Chinese are in direct confrontation in the South China Sea so much so that The Chinese regime claims that it has historical ownership over nearly the entire region. China is increasingly expanding its geopolitical reach in Asia and beyond by the use of trade and military with an ostensible aim of controlling the entire resources of the South China Sea, its deep seas along with its trade routes. China not only has a hold over Hambantota port (Sri Lanka), which is just a few hundred miles off the shores of India. China is supplying military equipment to India’s neighbors such as submarines to Myanmar, a frigate to Sri Lanka, equipment to Bangladesh and Thailand, thus, in a way, colonizing the entire region.
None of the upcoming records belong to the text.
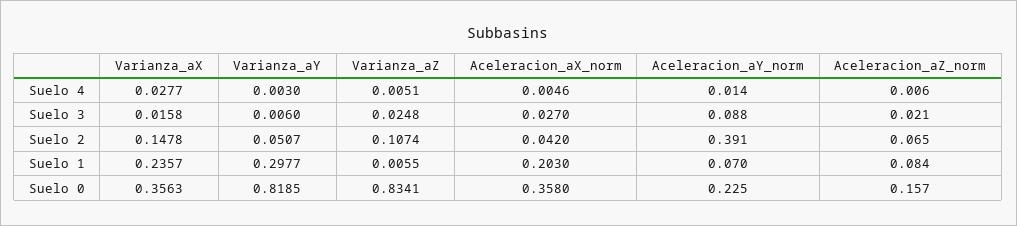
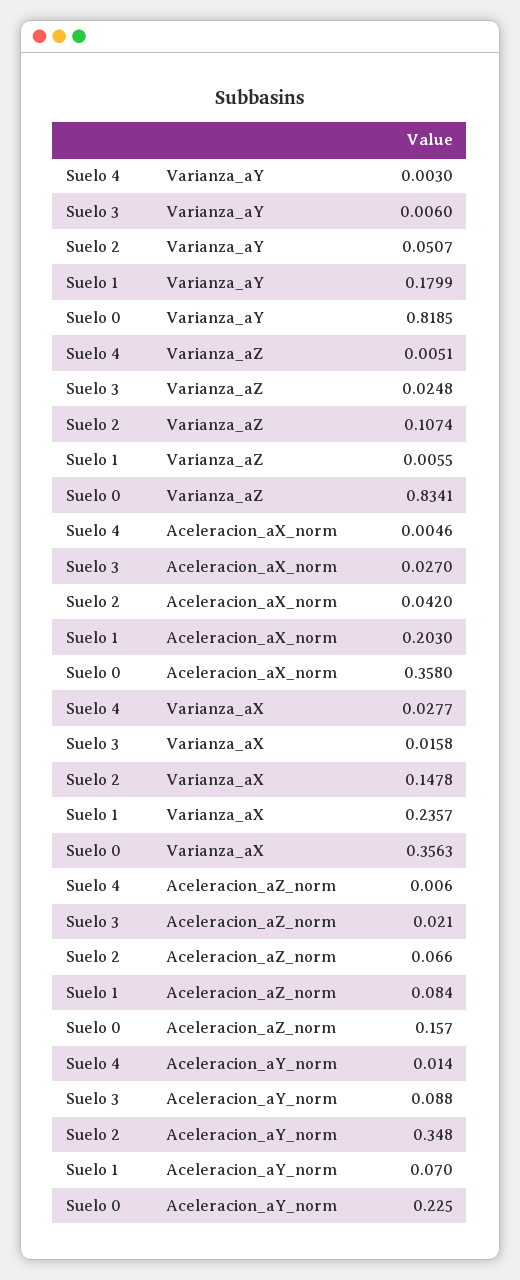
  {
    "Varianza_aX": {
      "Suelo 4": 0.0277,
      "Suelo 3": 0.0158,
      "Suelo 2": 0.1478,
      "Suelo 1": 0.2357,
      "Suelo 0": 0.3563
    },
    "Varianza_aY": {
      "Suelo 4": 0.003,
      "Suelo 3": 0.006,
      "Suelo 2": 0.0507,
-     "Suelo 1": 0.2977,
+     "Suelo 1": 0.1799,
      "Suelo 0": 0.8185
    },
    "Varianza_aZ": {
      "Suelo 4": 0.0051,
      "Suelo 3": 0.0248,
      "Suelo 2": 0.1074,
      "Suelo 1": 0.0055,
      "Suelo 0": 0.8341
    },
    "Aceleracion_aX_norm": {
      "Suelo 4": 0.0046,
      "Suelo 3": 0.027,
      "Suelo 2": 0.042,
      "Suelo 1": 0.203,
      "Suelo 0": 0.358
    },
    "Aceleracion_aY_norm": {
      "Suelo 4": 0.014,
      "Suelo 3": 0.088,
-     "Suelo 2": 0.391,
+     "Suelo 2": 0.348,
      "Suelo 1": 0.07,
      "Suelo 0": 0.225
    },
    "Aceleracion_aZ_norm": {
      "Suelo 4": 0.006,
      "Suelo 3": 0.021,
-     "Suelo 2": 0.065,
+     "Suelo 2": 0.066,
      "Suelo 1": 0.084,
      "Suelo 0": 0.157
    }
  }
India has no option but to develop deep-sea technology

For India to tackle Chinese dominance in deep-sea exploration, REE, and in the South China Sea, India not only needs to have a maritime alliance with QUAD but also share the know-how related to anti-submarine activities, develop the infrastructure to deploy more and larger warships and explore the entire maritime domain with a different intent, different technology, different strategy, and different approach altogether. It is a necessity for India to control maritime waters and develop multidimensional technologies for making its presence felt in the maritime domain.

Word of caution

True, if India does not wake up now, the Chinese with all their posturing and intent will dent the peace of mankind and the Indian Ocean community led by India in a severe manner. However, we cannot willfully keep damaging our oceans in this race to be secure, powerful, and be just ahead. In this pursuit, are we not creating a new recipe for loss and a new background for a Copenhagen-type summit but for the Oceans this time?

For India to be a geopolitical power, economic power to be a Vishva guru only geopolitical aspects, economic and technology aspects are not important but also its environmental and sustainability aspects. India cannot be a true leader without innovation in blending all approaches together. India needs to rethink its approach towards a new soft power as it has always been so…but this time blending everything together.